Bu şudur, şu budur diye yaftalamaya kafayı takmış bir çağda yaşıyoruz. Ancak bu her şeyin etrafını çitlerle çevirip şeyleri bütünden kopararak indirgeme hastalığımız anbean değişken ve akışkan dünyaya hiç uymuyor. Dünyayı sabitlemek o kadar zor ki! Canlıları ve hatta cansız şeyleri, nesneleri tasnif edip gruplara ayırmak, tamam, sistematik olarak bir kolaylık sağlıyor ama şeyler, nesneler, bedenler hep birbirine karışıyor ve akıp gidiyor. Her şey iç içe aslında ve biçimler, şartlar, sınırlar sürekli değişiyor.
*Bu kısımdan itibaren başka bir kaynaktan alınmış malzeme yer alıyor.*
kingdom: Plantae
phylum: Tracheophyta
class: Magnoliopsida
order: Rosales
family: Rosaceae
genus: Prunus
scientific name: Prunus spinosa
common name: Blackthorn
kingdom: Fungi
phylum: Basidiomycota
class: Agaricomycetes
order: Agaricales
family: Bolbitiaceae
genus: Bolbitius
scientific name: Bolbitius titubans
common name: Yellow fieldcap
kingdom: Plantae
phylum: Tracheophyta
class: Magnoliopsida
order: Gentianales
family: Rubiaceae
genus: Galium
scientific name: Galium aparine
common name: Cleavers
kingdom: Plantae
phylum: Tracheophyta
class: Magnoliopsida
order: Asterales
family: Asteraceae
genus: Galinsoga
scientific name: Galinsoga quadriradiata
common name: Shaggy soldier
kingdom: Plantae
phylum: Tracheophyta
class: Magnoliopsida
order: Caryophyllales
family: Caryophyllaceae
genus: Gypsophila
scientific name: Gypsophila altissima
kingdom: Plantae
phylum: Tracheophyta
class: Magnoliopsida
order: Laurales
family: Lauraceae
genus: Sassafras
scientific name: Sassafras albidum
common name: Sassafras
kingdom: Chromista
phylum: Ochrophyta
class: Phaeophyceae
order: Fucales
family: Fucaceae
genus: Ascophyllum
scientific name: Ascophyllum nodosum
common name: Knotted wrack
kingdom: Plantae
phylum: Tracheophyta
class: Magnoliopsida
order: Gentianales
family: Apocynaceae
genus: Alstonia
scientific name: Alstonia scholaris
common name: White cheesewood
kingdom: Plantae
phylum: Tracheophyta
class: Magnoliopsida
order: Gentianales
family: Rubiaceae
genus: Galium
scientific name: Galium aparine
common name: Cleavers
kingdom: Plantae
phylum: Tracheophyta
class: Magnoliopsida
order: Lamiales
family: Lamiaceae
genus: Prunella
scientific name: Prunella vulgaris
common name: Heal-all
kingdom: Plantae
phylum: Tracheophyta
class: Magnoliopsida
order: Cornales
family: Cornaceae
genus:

İnsanlara bakın, bir halin, bir duygunun, bir düşüncenin birdenbire değiştiğini görebilirsiniz. Yani bir insanı sabitleyemezsiniz. Öyle değişmez, katı, sabit bir kişilik yoktur. Hava durumu gibi değişir insan. O an ne hissediyorsa o asıl ve gerçektir. Ve hissiyattan sual olunmaz.
Tam da Karşıyaka Çarşı’da, Pan Kitapevi’nde kahvemi içip bir yandan da insanın olsa olsa çok kişilikli bir küme olabileceğini düşünürken bir kadın masama şu kartviziti bırakmasın mı, hobaaaa:
Fusus'ül Hikem okudum hiç yoktan gökyüzünde hiç yoktan kuşlar uçuyor hiç yoktan bir taşın başında…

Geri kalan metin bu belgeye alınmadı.